Every SEO audit covers three areas, evaluated together because they are interdependent.

Technical SEO
The foundation. We evaluate whether search engines can efficiently crawl and index the site's content. This includes crawl budget analysis, sitemap health, robots.txt configuration, redirect architecture, server error rates, canonicalization, URL structure, Core Web Vitals, and page speed. Technical problems here are prerequisites, they must be resolved before on-page or content work delivers its full value.

On-Page SEO
The signal layer. We evaluate whether individual pages, especially high-value commercial pages, are optimized for the keywords that matter to the target audience. This includes title tag analysis, heading structure, content depth, keyword targeting, internal linking, and metadata. We pay particular attention to the gap between what a page appears to be optimized for and what it actually ranks for, and to keyword cannibalization where multiple pages compete for the same term.

Off-Page SEO
The authority layer. We evaluate the site's backlink profile: the number of referring domains, the authority score, the trend over time, and any significant gains or losses. Backlinks from credible, relevant domains are a primary ranking signal. A weak or declining backlink profile limits how competitive a site can be for non-branded terms, regardless of how well the on-page work is done.

 

How This Connects to the Broader Project

The SEO Audit is not a standalone exercise. It is one input in a larger body of discovery work that informs how the site should be redesigned, restructured, and rewritten.

It connects directly to:

  • Content strategy: which pages need new keyword targeting, new structure, or new copy, and which need to be reconceived to serve the audiences that actually find the site through search
  • Information architecture: how the current URL structure and navigation affect crawlability and the ability of search engines to understand the site's topical authority
  • Conversion strategy: which audiences are arriving through organic search, what they find when they get there, and where the current experience loses them
  • Redesign prioritization: which technical issues must be resolved before launch, and which on-page improvements will have the highest impact on organic performance after launch

You cannot improve organic search performance without understanding how the current site is failing to capture it. The SEO Audit is where that understanding begins.

 

What You Get

The SEO Audit produces two deliverables.

A detailed findings report covers each significant issue identified across technical, on-page, and off-page SEO. Each finding includes what was observed, why it matters to the business, and a specific recommendation for what should change. The document is structured for presentation, organized by finding type with the highest-impact issues leading, and includes a summary of prioritized actions.

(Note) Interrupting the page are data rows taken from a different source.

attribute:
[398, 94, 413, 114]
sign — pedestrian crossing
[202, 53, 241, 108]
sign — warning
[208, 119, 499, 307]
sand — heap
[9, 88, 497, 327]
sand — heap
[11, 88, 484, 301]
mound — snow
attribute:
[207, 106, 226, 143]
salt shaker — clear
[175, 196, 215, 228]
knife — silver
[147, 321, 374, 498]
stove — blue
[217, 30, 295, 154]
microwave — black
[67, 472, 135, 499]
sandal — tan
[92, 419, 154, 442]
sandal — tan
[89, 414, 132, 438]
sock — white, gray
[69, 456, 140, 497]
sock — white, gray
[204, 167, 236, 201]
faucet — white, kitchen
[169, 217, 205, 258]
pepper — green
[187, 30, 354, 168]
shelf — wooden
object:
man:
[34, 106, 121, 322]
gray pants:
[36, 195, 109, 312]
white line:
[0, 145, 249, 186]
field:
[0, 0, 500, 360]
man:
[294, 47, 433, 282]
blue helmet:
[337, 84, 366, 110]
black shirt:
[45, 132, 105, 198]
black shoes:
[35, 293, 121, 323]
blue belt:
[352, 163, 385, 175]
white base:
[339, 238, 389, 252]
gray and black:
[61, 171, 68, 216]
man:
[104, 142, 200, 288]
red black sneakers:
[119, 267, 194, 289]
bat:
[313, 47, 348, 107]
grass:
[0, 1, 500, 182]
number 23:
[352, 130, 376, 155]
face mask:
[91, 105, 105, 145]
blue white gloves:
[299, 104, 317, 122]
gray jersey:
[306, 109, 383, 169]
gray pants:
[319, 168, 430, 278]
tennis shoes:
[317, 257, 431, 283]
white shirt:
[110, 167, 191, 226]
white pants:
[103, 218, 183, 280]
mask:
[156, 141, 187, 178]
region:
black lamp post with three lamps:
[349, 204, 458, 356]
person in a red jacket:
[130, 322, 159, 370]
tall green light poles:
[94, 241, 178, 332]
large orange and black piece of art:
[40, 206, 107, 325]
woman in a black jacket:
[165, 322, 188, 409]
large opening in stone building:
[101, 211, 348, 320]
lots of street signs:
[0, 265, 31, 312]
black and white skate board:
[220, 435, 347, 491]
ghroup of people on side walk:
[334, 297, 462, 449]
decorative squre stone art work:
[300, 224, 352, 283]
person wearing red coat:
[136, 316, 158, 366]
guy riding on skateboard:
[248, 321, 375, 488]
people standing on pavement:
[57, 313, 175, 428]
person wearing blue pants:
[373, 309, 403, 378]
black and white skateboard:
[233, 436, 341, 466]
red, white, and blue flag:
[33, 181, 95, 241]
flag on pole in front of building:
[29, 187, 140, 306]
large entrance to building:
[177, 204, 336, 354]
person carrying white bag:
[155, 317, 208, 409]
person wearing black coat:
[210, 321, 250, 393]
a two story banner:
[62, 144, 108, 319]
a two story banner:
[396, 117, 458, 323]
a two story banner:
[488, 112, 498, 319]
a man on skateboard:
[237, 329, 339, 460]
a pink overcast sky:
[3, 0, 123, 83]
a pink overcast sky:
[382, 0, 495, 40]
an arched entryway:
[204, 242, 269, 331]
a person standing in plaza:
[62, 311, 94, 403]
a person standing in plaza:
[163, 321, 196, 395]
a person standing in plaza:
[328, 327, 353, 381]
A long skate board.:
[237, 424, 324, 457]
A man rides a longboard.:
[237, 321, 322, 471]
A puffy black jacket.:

An audit log provides the same findings in a structured, concise format organized by category (Technical, On-Page, Off-Page) and priority. It also includes a keyword rankings sheet covering the site's top non-branded performing keywords and page-2 opportunity terms, giving a clear picture of where organic visibility currently stands and where the highest-return optimization targets are. The audit log feeds directly into the broader discovery audit log compiled across all audit types during the project.